Jasmine Ruddy, environmental policy chairwoman of UNC Student Government, said the survey's results made her hopeful because she believes climate change is one of the biggest problems people will face in the 21st century.

“It is going to affect the way we look at public health, the way we look at the environment, national security and energy,” Ruddy said.

Ruddy said she hopes climate change policy will play a role in the 2016 presidential election.
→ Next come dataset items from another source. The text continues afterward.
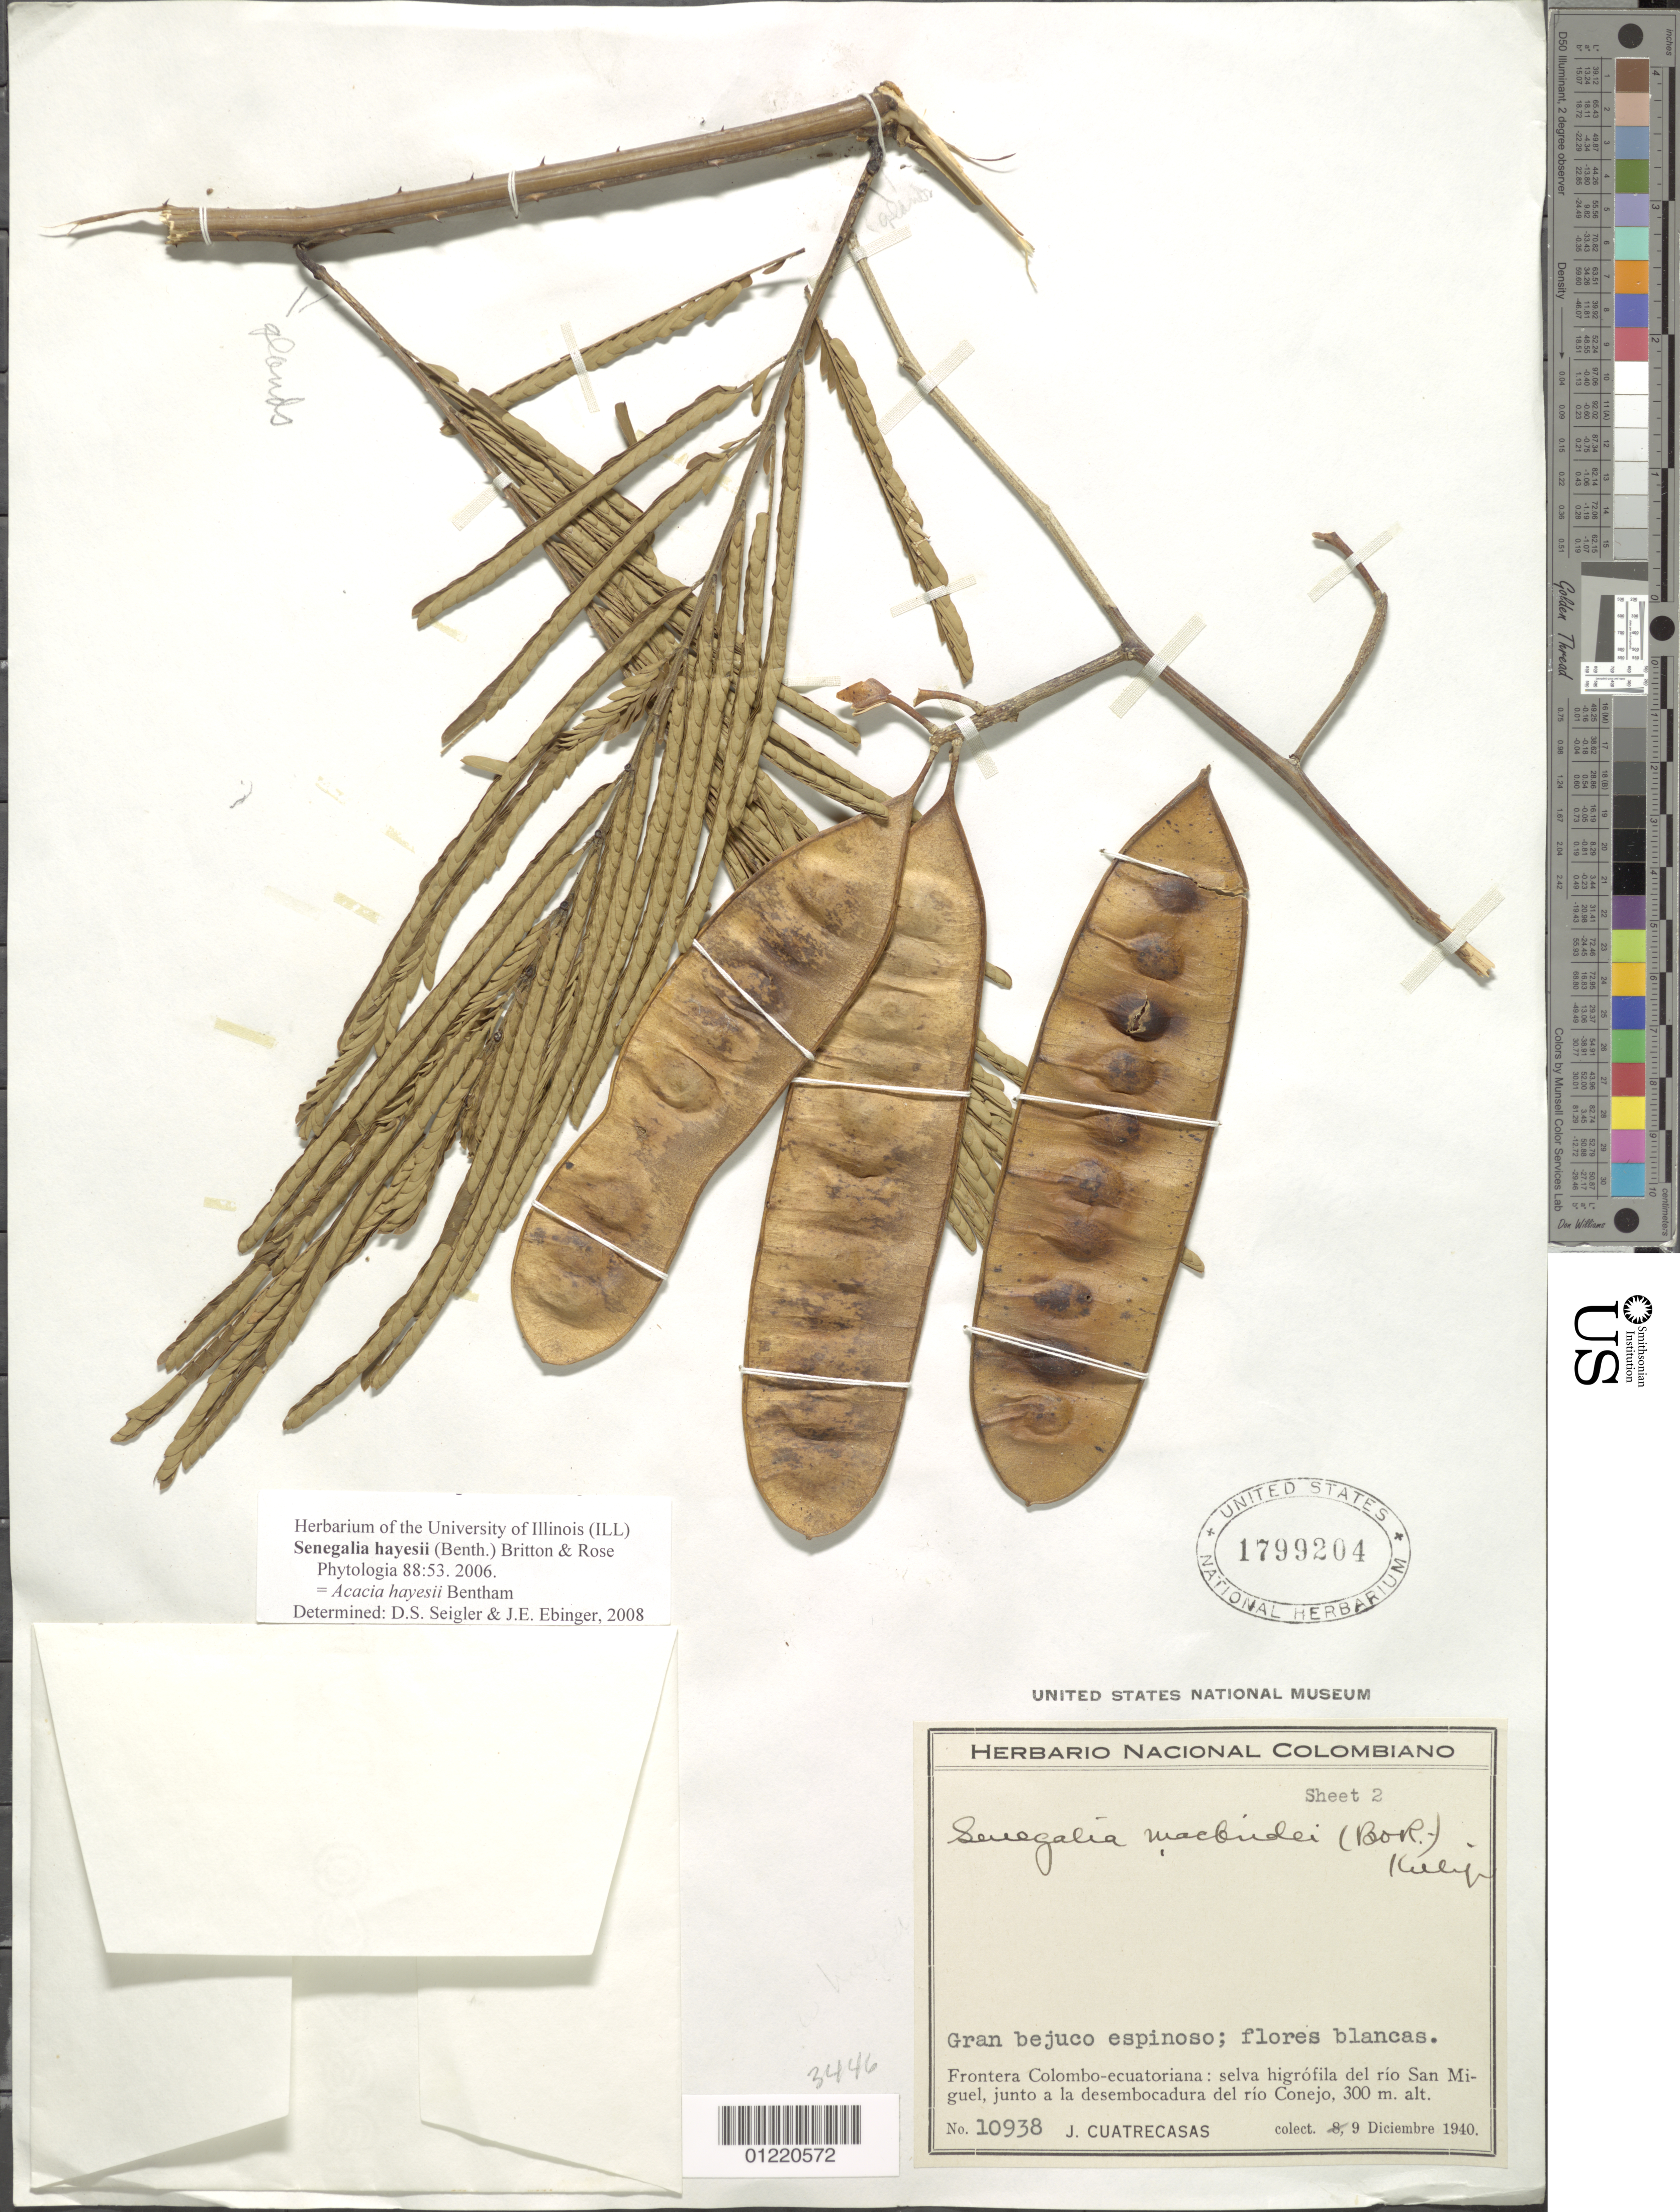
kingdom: Plantae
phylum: Tracheophyta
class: Magnoliopsida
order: Fabales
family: Fabaceae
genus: Senegalia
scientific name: Senegalia hayesii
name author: (Benth.) Britton & Rose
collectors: J. Cuatrecasas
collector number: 10938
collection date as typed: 09 Dec 1940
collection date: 1940-12-09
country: Colombia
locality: Frontera Colombo-ecuatoriana: Del Rio San Miguel, junto a la desembocadura del Rio Conejo.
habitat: Selva higrófila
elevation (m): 300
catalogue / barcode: US 1799204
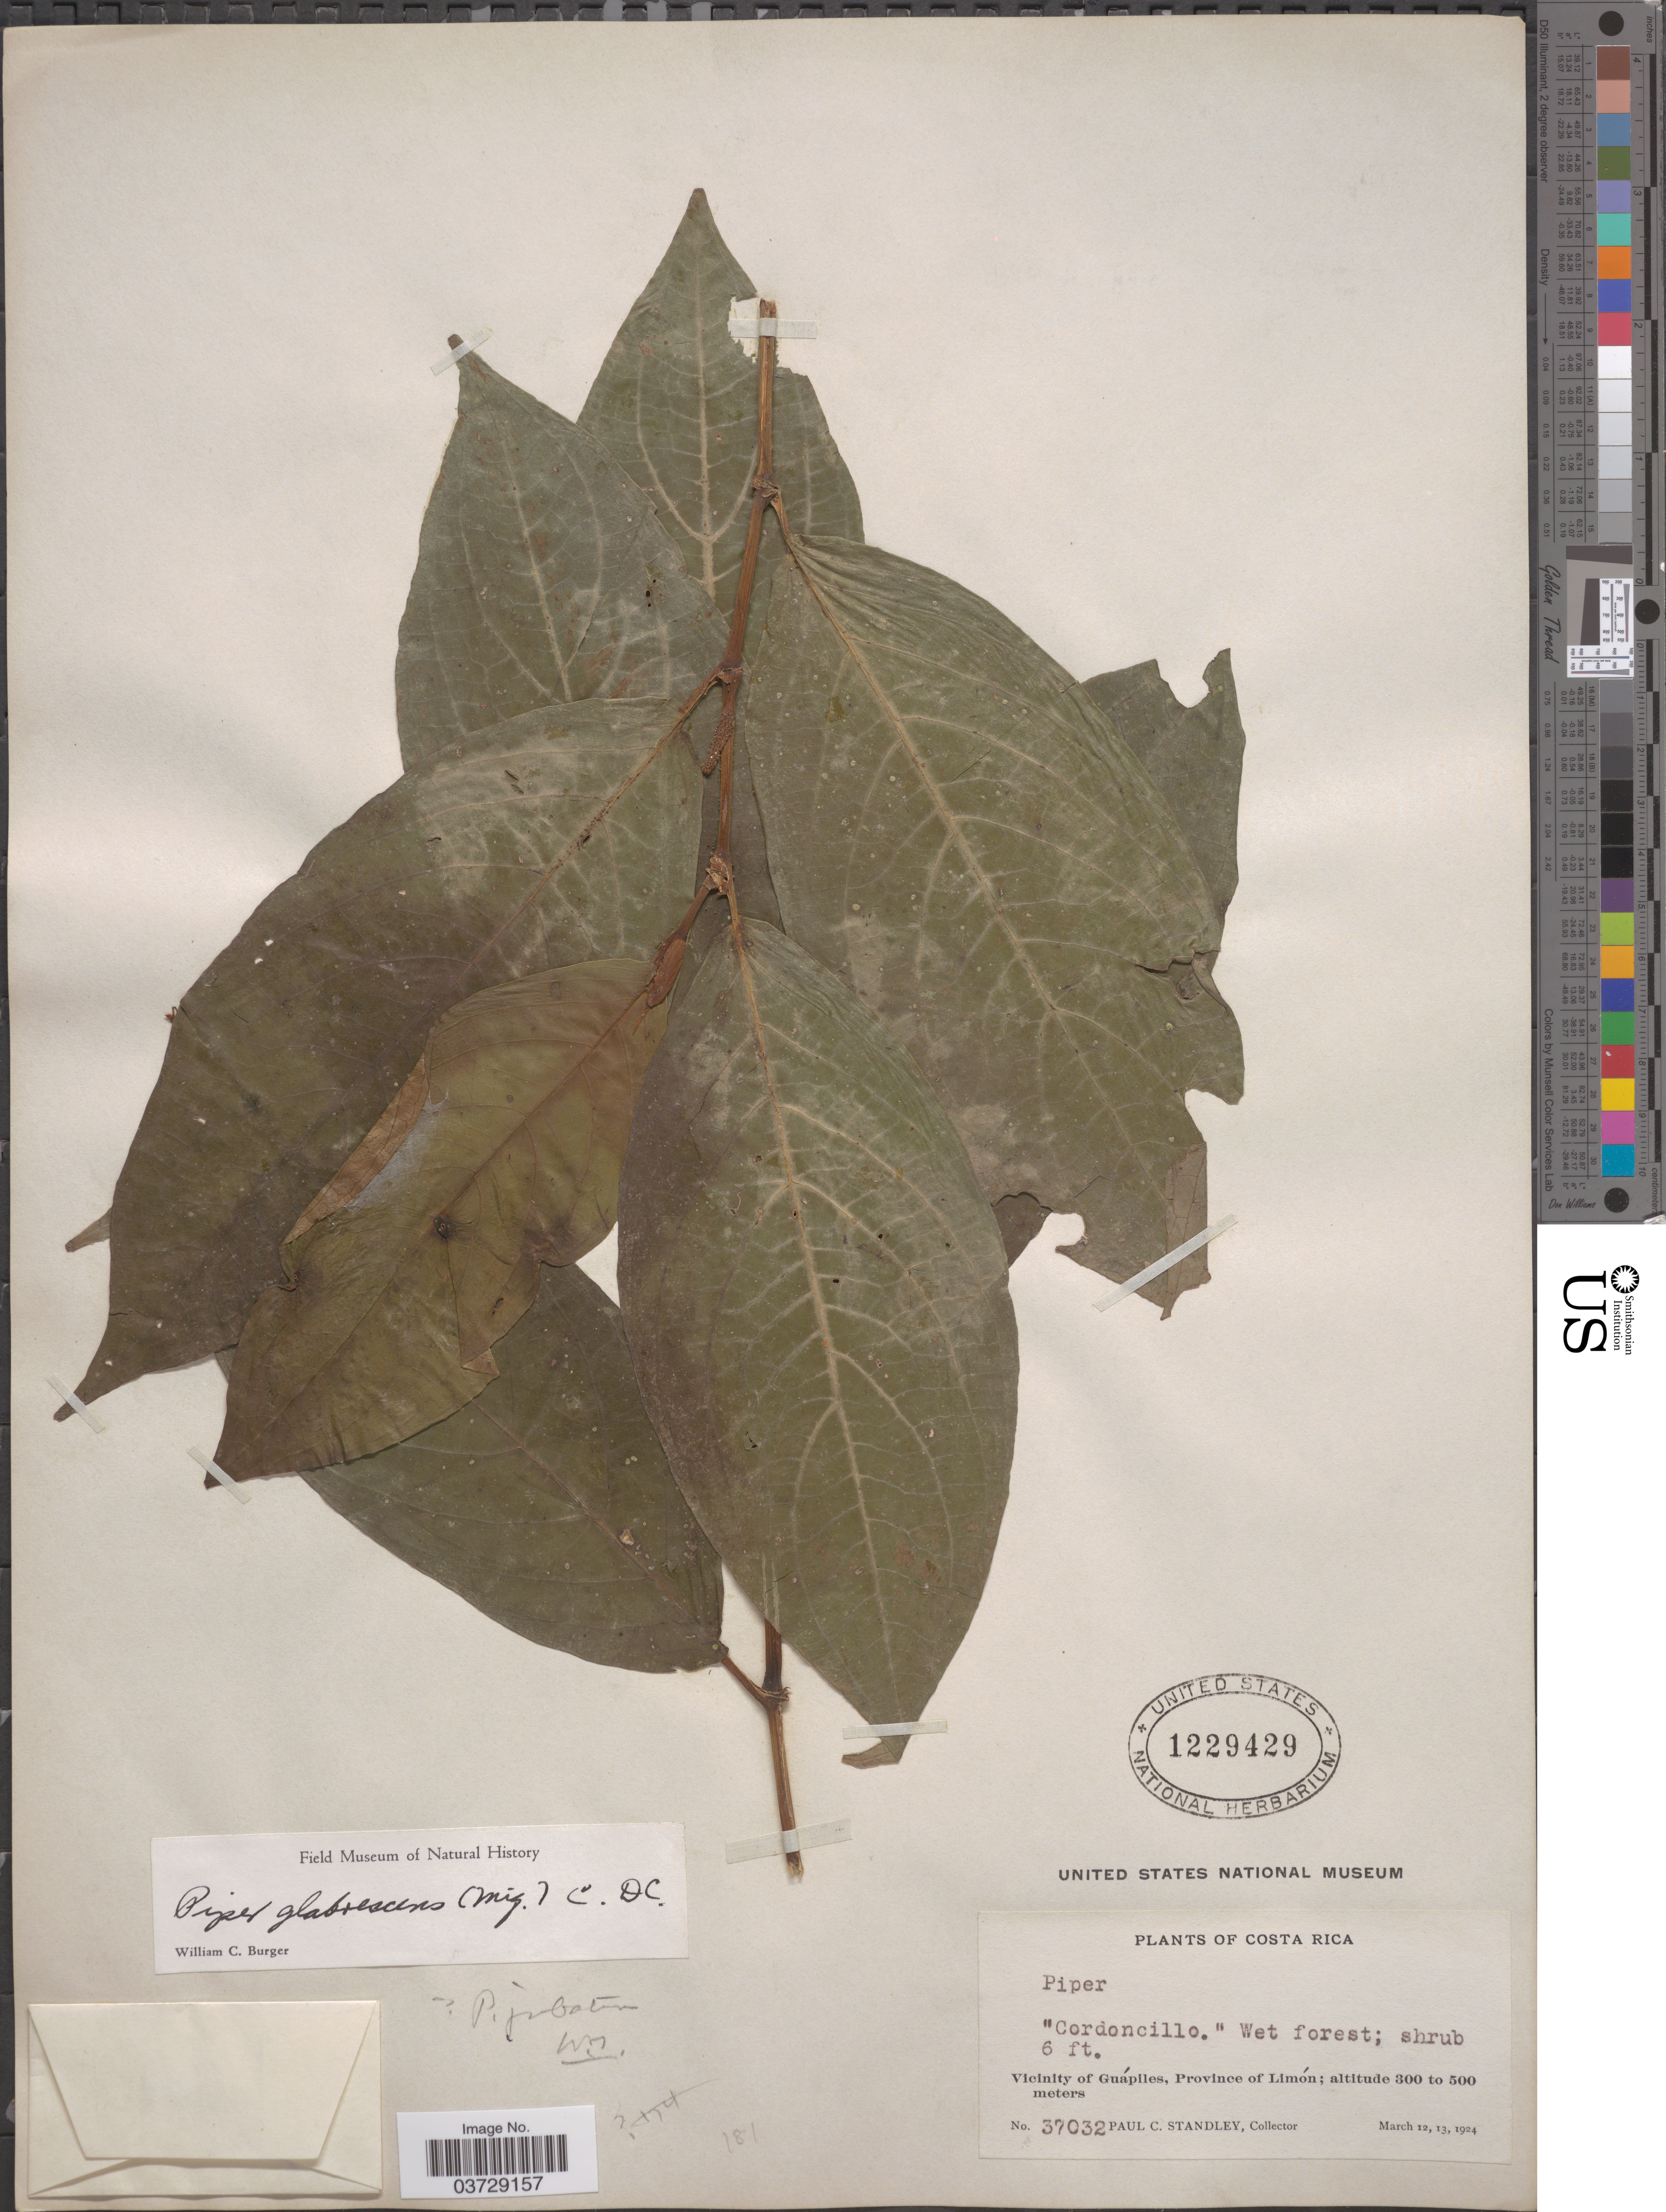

The issue is expected to come up in December of this year, she said, when the Kyoto Protocol, which attempts to reduce greenhouse emissions, come up for revision.

Richard Andrews, a UNC public policy professor, said it is very difficult to get environmental regulations passed in Congress.

“The fact that congressional politics has become just so viscerally tribal — that if you are for it, I’m against it, even if I was for it before — that is just a serious problem for our policymaking on all kinds of issues,” Andrews said.

But Frank Pray, chairman of UNC College Republicans, said though protecting the environment and cutting down on pollution and waste are important goals, he doesn't think government intervention is the answer.

"Free enterprise has solved many of the greatest problems of the past, and, if you look at private businesses today, you will see incredible innovations taking place that will lead us to a more environmentally friendly future," he said."

Andrews said industries impacted by climate change, including businesses and insurance companies, are currently taking steps to mitigate its effects — and the military has called climate change a national security threat.

Jose Rial, a professor of geological sciences and climatology at UNC, said in an email that although Congress has come to a consensus that global warming is not a hoax, he believes many lawmakers and the public don't believe global warming is caused by human activity.

Rial said he has seen effects of climate change already while doing research in Greenland — where land ice could collapse into the ocean in the near future and possibly cause the sea levels to rise up to six feet.

Ruddy said that although much of the work she does with UNC Student Government is indirectly related to climate change, students still have an impact. She said she is also involved in the Sierra Student Coalition, which is working on a coal divestment campaign. 

Moving the university away from investing in coal companies is an important step in UNC's plan to achieve climate neutrality by 2050, said Spencer Nelson, student and co-chairman of the Renewable Energy Special Projects Committee at UNC.

Nelson said many students have been open to green initiatives, including a $4 green fee that students pay every semester to help fund energy education, energy efficiency and renewable energy projects. More than 80 percent of students who voted in 2009 approved the initiative in a ballot referendum.

He said universities are hubs of innovation and leadership, and it is important for universities to transition and inspire other groups to also make the shift to renewable energy.

“If universities are not changing and adapting to modern times, then other places are not going to see that they have any reason to do it,” Nelson said.